-- EXERCISE PROMPT --
Give the count of lines in the data that include "rate", with no other words.

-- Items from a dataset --
--- START ---
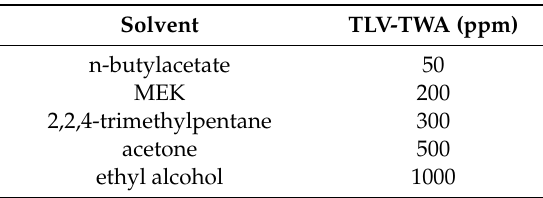
Table 1. The TLV-TWA (Threshold Limit Value-Time-Weighted Average) values expressed in ppm: a measure of the maximum amount of solvent which a worker can be safely exposed to on a daily basis for a working life (8 h / day, 40 h / week work schedule)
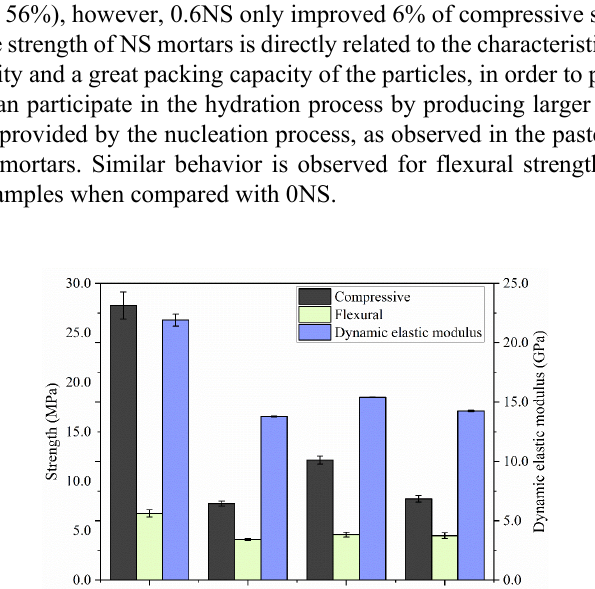
Erdem et al. [12] found at 28 days that the incorporation of 0.5% to 1.5% of NS in concretes with recycled aggregate increased the mechanical properties with the increase in the NS content. NS enabled an increase in the hydration rate of the cement paste (high Ca/Si ratio at the interface) and in the reactions of pozzolanic activity, constituting a strong connection between the cement mortar and the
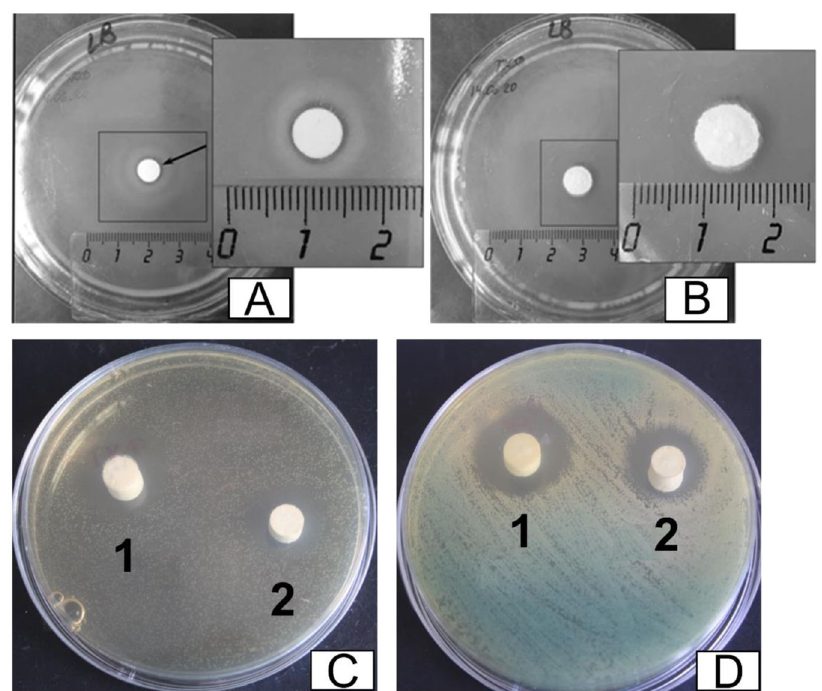
Fig. 7 The inhibition of growth of: E. Coli for A Zn-TCP cement and B TCP cement; C E.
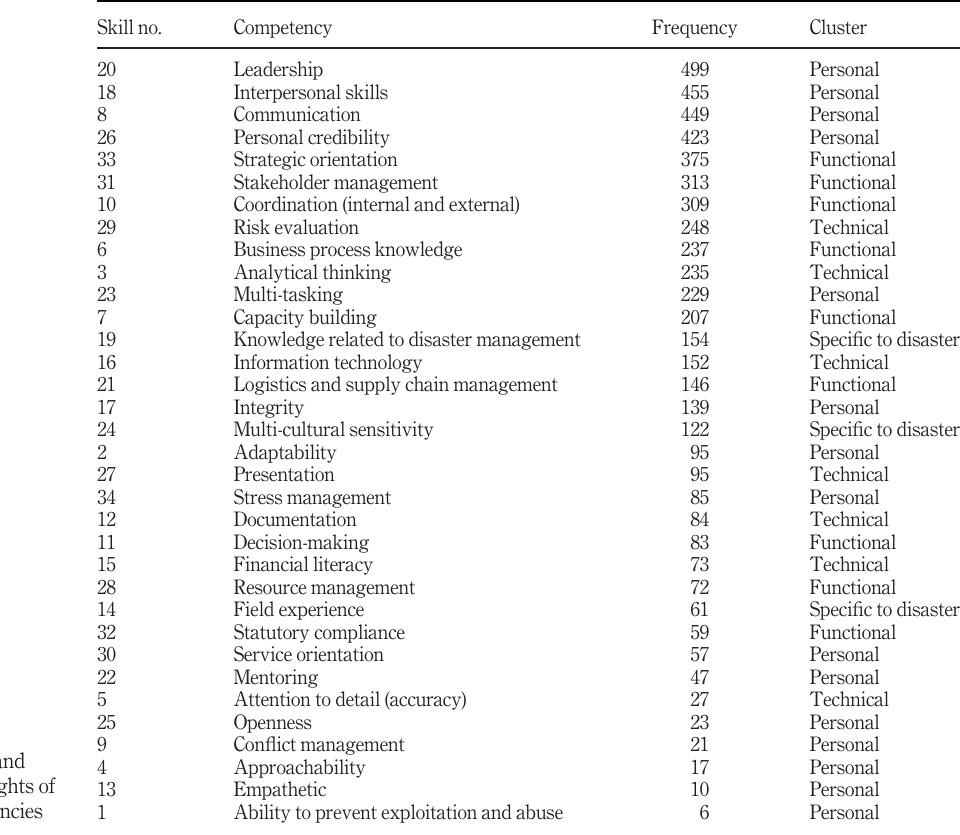
Table 3. Frequency and relative weights of the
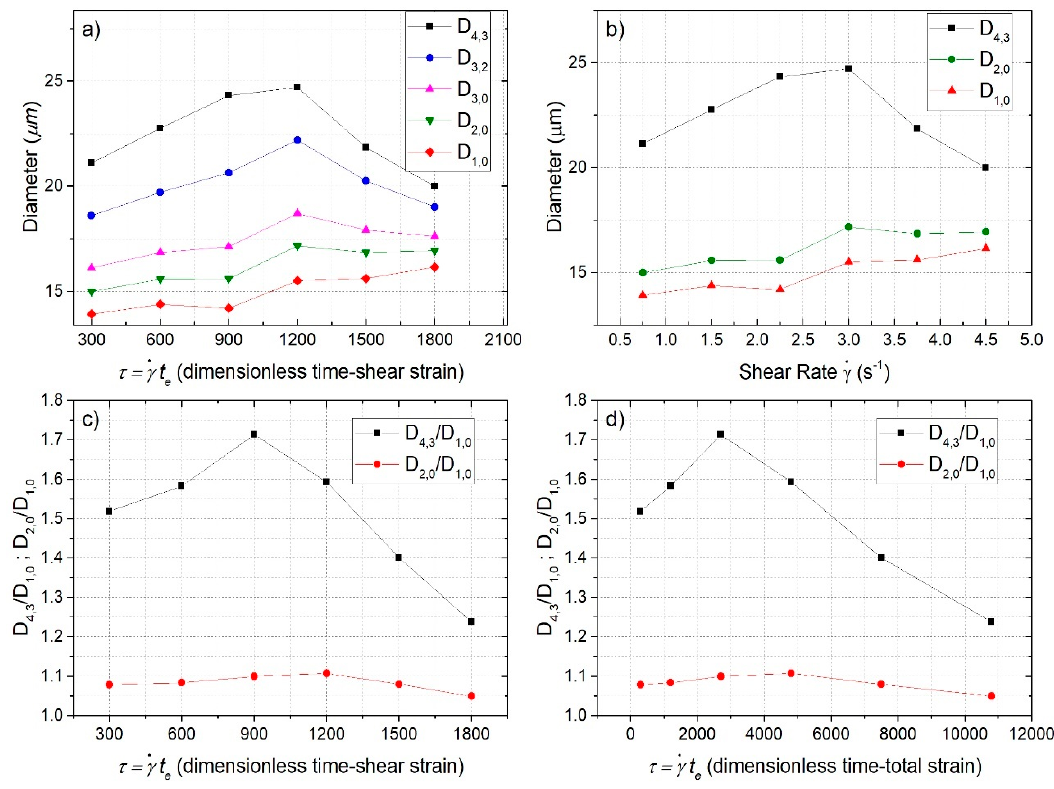
Figure 4. ( a ) Mean diameters of the distributions— D 1,0 up to D 4,3 —vs. the dimensionless time τ i incurred during each flow regime; ( b ) D 1,0 , D 2,0 , and D 4,3 vs. the applied shear rate during each regime; ( c , d ) are, respectively, the dimensionless normalized mean drop size vs dimensionless time in each cycle and for the total duration of the flow ∑ γ i t i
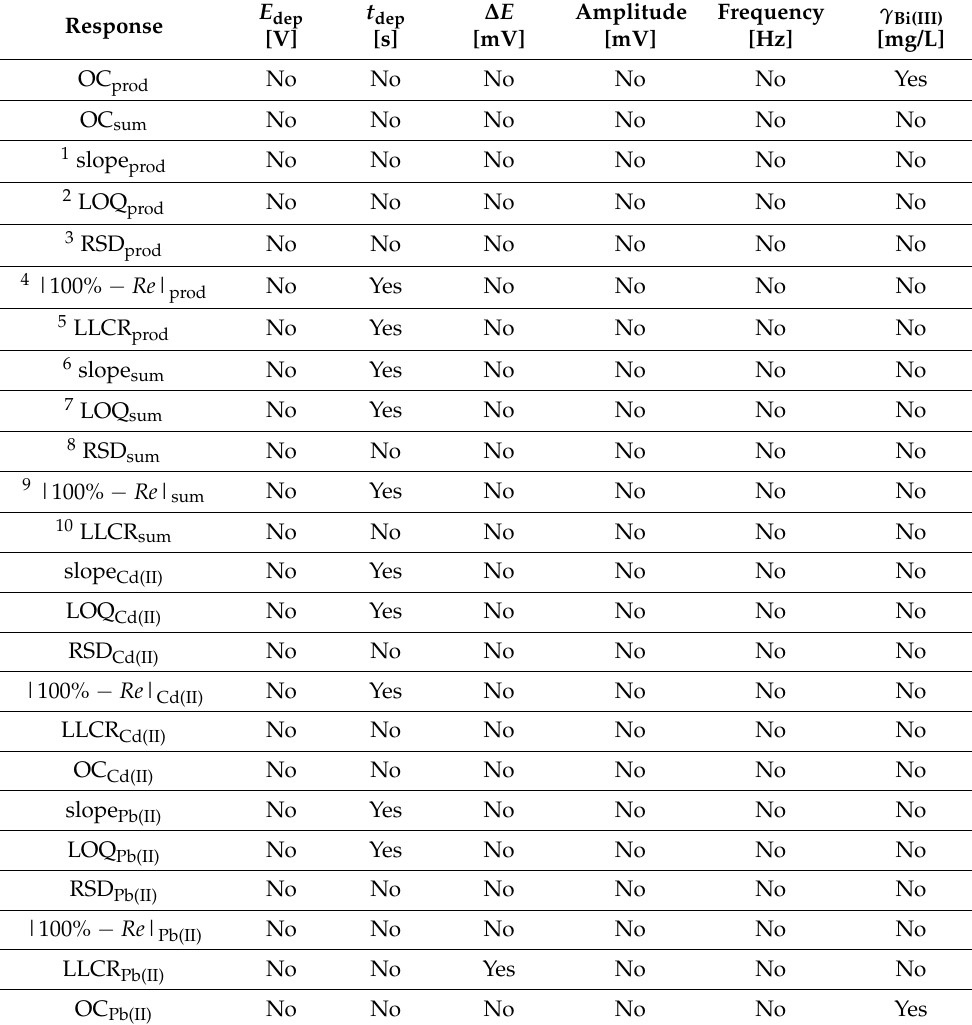
Table 3. The FI on individual validation parameters (“No” or “Yes” is the answer if the factor has a significant impact on the given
--- END ---
-- TASK RESULT --
2